I have an answer to this, but also a caution!

Caution:

Everyone likes to have a slide in their analyst briefing decks that shows all the adjacent markets you’ll eventually conquer. (We have one too so no shade).

But I would caution that there’s a difference between building a narrative that gives prospects (and partners and investors) faith that you have a vision—and focusing too quickly on “could be” use cases too early. It takes a really, really mature sales and marketing motion to start solution selling. Too soon and you’ll completely dilute your message on your website, in sales convos, in campaigns, etc. Your most viable prospect will have trouble sorting what you do, and might even think you do “too much” for them.

Answer:

If you think you’ve nailed not only product-market fit but go-to-market fit (apologies to the person I’m stealing this concept from! It’s not mine and I can’t remember who coined it but I love it)—in that your marketing and sales machine is dialed in, it’s time to consider new markets and use cases.
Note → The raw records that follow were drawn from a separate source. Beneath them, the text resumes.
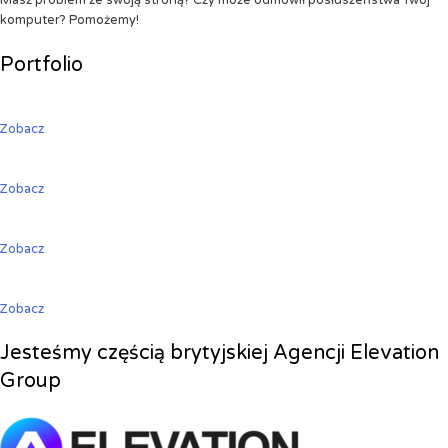
Masz problem ze swoją stroną? Czy może odmówił posłuszeństwa Twój
komputer? Pomożemy!
Portfolio
Zobacz
Zobacz
Zobacz
Zobacz
Jesteśmy częścią brytyjskiej Agencji Elevation
Group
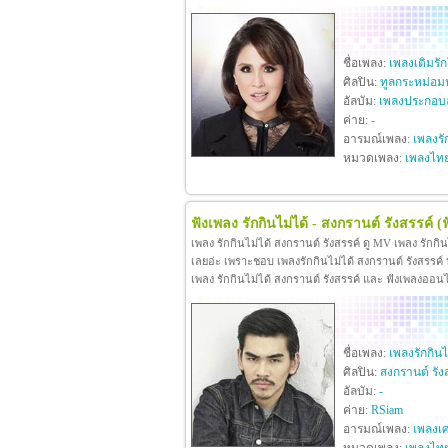
ชื่อเพลง:
เพลงเติมรั
ศิลปิน:
ทูลกระหม่อม
อัลบัม:
เพลงประกอบล
ค่าย:
-
อารมณ์เพลง:
เพลงรั
หมวดเพลง:
เพลงไท
ฟังเพลง รักกินไม่ได้ - สงกรานต์ รังสรรค์
(
เพลง รักกินไม่ได้ สงกรานต์ รังสรรค์ ดู MV เพลง รักกิ
เลยอ่ะ เพราะชอบ เพลงรักกินไม่ได้ สงกรานต์ รังสรรค์ หา
เพลง รักกินไม่ได้ สงกรานต์ รังสรรค์ และ ฟังเพลงออน
ชื่อเพลง:
เพลงรักกินไ
ศิลปิน:
สงกรานต์ รัง
อัลบัม:
-
ค่าย:
RSiam
อารมณ์เพลง:
เพลงเศ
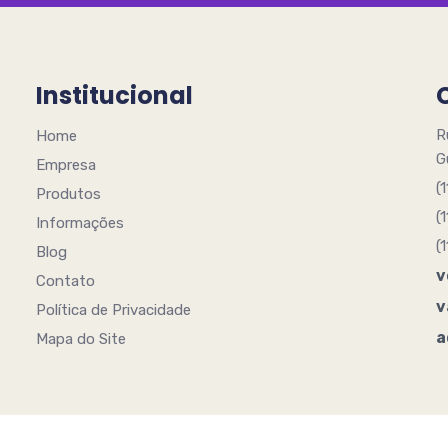
Institucional
R
Home
G
Empresa
(
Produtos
(
Informações
(
Blog
v
Contato
v
Política de Privacidade
a
Mapa do Site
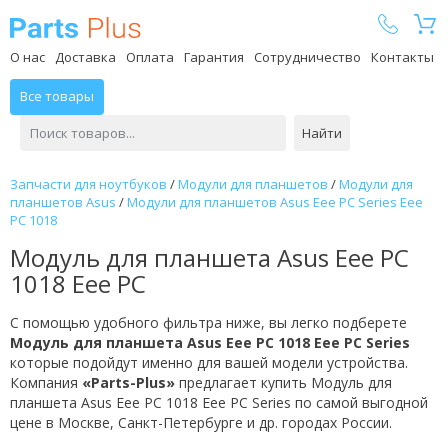
Parts Plus
О нас
Доставка
Оплата
Гарантия
Сотрудничество
Контакты
Все товары
Найти
Запчасти для ноутбуков
/
Модули для планшетов
/
Модули для
планшетов Asus
/
Модули для планшетов Asus Eee PC Series Eee
PC 1018
Модуль для планшета Asus Eee PC
1018 Eee PC
С помощью удобного фильтра ниже, вы легко подберете
Модуль для планшета Asus Eee PC 1018 Eee PC Series
которые подойдут именно для вашей модели устройства.
Компания
«Parts-Plus»
предлагает купить Модуль для
планшета Asus Eee PC 1018 Eee PC Series по самой выгодной
цене в Москве, Санкт-Петербурге и др. городах России.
Where I think you’re likely to see this organically (customers asking rather than your founders asking whether this is something customers could want) is when companies in your ICP that do truly understand your product, start evaluating you against a “simpler” solution. It’s easy to quickly dismiss these—“oh they do a fraction of what we do”—but these are the solutions that are worth a second look. If your customer is comparing you to something simpler it’s probably because they have a short-term use case that they want help on right now. And they’ve decided you can’t help. That’s a great place to consider expanding your product or marketing motion. But you’ll need critical mass of interest. Interview those customers, and create a new market survey asking about the pains that those solutions solve and how they solve them today.

Importantly: Make sure what you’re considering accelerates deals rather than slows them. Sounds obvious, but for example, if your buyer is the VP of Marketing and you’re considering adding something they thought would make the product more attractive to their Sales counterpart, you need to ensure adding that feature or marketing motion doesn’t just introduce one more stakeholder into your buying process. If you’re comfortable with that, for certain segments, great. Otherwise it could overcomplicate things.